Rat experimental myocardial infarction. Border zone: 30-day-old. Arteriologenesis. Transmission electron microscopy. Telopodes (Tp) with typical podoms and podomers, from at least one telocyte (TC - blue colour) are encircling an arteriole (A: brown colour). Note: (a) the endothelium (brown coloured) surrounding the lumen which contains a red blood cell (RBC: red colour); (b) lamina elastica interna – a clear space surrounding the endothelium; (c) 2–3 layers of smooth muscle cells (SMC).

Fig 13

Rat normal heart tissue (A, B) and border zone of infarcted heart tissue (C, D) in experimental myocardial infarction (30-day-old). (A) Immunostaining for VEGF demonstrates positive expression in the subepicardial area.
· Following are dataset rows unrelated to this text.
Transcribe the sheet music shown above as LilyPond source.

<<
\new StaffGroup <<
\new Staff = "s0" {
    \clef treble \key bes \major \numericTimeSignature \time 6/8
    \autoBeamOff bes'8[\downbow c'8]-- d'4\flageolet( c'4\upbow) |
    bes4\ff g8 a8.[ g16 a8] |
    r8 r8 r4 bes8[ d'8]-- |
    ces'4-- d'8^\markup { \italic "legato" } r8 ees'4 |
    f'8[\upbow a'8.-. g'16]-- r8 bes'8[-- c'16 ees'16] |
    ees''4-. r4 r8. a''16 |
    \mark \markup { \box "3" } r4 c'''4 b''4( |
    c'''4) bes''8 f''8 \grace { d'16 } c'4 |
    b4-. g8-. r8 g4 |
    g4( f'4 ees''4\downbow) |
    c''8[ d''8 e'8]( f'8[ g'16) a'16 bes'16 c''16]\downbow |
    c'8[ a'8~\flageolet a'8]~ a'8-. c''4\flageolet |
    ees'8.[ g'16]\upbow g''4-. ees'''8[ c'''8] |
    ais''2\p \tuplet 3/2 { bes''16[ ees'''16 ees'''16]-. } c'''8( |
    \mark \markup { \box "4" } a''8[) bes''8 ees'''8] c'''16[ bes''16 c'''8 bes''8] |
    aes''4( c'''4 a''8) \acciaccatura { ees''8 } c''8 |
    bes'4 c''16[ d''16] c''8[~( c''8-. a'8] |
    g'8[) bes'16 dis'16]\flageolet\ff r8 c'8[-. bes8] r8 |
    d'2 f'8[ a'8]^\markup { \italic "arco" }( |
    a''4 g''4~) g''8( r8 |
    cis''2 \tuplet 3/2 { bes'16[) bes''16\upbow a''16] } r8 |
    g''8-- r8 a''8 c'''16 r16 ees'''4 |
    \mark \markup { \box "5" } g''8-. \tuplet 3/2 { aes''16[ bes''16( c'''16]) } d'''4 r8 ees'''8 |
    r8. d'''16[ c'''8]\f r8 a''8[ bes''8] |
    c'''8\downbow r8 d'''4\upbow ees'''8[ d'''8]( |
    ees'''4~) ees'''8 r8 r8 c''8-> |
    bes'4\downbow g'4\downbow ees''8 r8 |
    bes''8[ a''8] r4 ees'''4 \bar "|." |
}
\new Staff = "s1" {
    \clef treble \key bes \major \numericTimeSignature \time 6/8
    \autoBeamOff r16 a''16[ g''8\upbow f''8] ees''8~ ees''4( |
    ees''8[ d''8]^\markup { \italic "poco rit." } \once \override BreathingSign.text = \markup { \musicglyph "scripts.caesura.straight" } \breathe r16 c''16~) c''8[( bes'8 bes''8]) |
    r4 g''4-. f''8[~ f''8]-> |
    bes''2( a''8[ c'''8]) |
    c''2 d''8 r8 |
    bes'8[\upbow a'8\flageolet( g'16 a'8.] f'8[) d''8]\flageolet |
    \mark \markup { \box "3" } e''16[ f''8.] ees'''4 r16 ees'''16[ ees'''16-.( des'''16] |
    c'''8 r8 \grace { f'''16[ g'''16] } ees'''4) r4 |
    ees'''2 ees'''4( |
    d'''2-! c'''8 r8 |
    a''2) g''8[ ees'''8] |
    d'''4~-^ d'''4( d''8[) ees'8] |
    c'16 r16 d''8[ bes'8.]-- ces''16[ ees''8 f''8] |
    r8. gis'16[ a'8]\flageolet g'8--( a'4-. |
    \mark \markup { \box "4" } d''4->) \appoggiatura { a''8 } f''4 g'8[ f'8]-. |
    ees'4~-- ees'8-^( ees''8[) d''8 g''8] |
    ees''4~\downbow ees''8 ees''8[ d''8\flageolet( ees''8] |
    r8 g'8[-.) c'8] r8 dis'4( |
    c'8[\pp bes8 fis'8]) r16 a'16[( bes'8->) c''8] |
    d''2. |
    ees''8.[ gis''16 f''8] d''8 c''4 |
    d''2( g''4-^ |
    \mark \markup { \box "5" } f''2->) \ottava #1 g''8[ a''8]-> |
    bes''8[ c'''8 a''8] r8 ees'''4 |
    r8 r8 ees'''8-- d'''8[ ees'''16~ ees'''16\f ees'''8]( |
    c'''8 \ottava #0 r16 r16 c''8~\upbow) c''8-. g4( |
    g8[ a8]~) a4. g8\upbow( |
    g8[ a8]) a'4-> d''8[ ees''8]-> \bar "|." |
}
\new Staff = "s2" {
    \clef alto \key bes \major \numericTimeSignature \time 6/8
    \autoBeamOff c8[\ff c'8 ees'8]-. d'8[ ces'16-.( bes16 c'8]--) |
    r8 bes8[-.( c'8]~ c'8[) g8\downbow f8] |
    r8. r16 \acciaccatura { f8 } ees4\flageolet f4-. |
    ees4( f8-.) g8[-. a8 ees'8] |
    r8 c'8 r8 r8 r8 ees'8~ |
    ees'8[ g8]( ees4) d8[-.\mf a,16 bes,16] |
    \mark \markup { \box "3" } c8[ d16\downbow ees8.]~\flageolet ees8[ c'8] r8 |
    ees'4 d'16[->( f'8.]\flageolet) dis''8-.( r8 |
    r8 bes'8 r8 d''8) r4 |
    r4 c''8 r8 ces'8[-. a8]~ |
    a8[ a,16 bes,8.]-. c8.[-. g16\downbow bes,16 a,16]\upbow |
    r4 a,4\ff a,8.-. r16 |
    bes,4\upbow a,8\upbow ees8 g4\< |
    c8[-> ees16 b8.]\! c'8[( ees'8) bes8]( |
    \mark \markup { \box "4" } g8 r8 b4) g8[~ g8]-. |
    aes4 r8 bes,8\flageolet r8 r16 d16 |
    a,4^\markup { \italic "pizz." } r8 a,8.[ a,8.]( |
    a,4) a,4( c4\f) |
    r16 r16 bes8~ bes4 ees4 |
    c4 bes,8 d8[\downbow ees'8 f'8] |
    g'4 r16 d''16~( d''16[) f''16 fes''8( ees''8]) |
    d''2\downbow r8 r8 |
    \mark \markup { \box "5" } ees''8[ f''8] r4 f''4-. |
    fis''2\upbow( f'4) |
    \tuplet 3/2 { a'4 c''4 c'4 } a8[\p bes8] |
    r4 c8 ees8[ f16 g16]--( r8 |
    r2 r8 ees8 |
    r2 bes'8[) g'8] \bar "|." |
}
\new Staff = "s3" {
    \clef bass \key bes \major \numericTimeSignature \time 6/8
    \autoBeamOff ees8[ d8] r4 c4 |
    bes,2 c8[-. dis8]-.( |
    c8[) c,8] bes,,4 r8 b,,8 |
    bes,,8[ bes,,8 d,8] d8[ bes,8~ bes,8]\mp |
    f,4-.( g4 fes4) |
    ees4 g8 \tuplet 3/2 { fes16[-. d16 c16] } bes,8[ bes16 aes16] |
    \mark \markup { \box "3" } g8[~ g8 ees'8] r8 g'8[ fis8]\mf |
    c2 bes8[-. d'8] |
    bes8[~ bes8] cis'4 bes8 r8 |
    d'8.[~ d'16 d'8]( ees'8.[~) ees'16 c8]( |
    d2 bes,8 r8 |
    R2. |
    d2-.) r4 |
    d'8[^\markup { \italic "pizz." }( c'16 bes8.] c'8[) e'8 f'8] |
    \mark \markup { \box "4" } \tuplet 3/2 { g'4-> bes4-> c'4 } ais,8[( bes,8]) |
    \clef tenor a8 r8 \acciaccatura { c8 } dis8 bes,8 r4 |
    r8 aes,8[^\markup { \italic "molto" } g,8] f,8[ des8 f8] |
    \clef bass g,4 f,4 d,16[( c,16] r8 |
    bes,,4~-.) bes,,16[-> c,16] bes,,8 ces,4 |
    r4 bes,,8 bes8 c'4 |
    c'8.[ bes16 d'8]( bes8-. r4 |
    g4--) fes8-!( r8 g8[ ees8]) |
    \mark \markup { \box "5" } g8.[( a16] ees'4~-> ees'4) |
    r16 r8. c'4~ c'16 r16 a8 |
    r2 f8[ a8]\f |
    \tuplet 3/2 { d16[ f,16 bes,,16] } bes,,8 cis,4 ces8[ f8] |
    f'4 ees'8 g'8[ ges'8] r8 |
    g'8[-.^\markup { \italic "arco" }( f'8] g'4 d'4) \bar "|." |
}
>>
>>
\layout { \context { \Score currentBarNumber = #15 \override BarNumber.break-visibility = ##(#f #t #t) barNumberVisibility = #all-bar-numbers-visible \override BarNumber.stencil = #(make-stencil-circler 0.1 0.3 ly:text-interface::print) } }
A silhouette of a telocyte (TC) can be seen parallel with the epicardium. Very long and slender telopodes (Tp) are obvious. (B) Positive expression for NOS2 in rat normal myocardium. A Tp splits dichotomously near the TC cell body, and runs parallel with cardiac fibres. (C) In the border zone of infarcted heart tissue, near a new-formed arteriole (A), a cell (most probable a TC, taking into account the morphology) is positive for VEGF (arrow). (D) Positive reaction for NOS2 in two different cells (arrows) near a new-formed blood vessel in the border zone of infarction. Their prolongations are neighbouring the blood vessel wall. Original magnifications: (A, B) – 100×; (C, D) – 60×.

Fig 14

Laser capture microdissection of cardiac telocytes in culture. Because other interstitial cells than telocytes might be present, only cells with ‘multipolar’ body and at least one prolongation of more than 50 mm long were considered telocytes. Such prolongations had typical telopode conformation, with podoms (dilated portions) and podomers (thin segments). (A) The telocyte body encircled by the red line was dissected out by laser capture microscopy. (B) The corresponding area of Figure 11A after microdissection. A total of 500 telocyte bodies were collected and analysed for microRNAs. 20× objective.

Fig 15

Expression levels of microRNAs up-regulated in telocytes. The relative expression was determined by real-time PCR. RNU43 snoRNA and U6 snRNA were used as normalizing controls. The error bars are mean + S.D. (n = 3) and the data are representative for two replicate experiments. AU: arbitrary units.

Fig 16

Possible mechanisms of telocyte involvement in neo-angiogenesis in the border zone of myocardial infarction.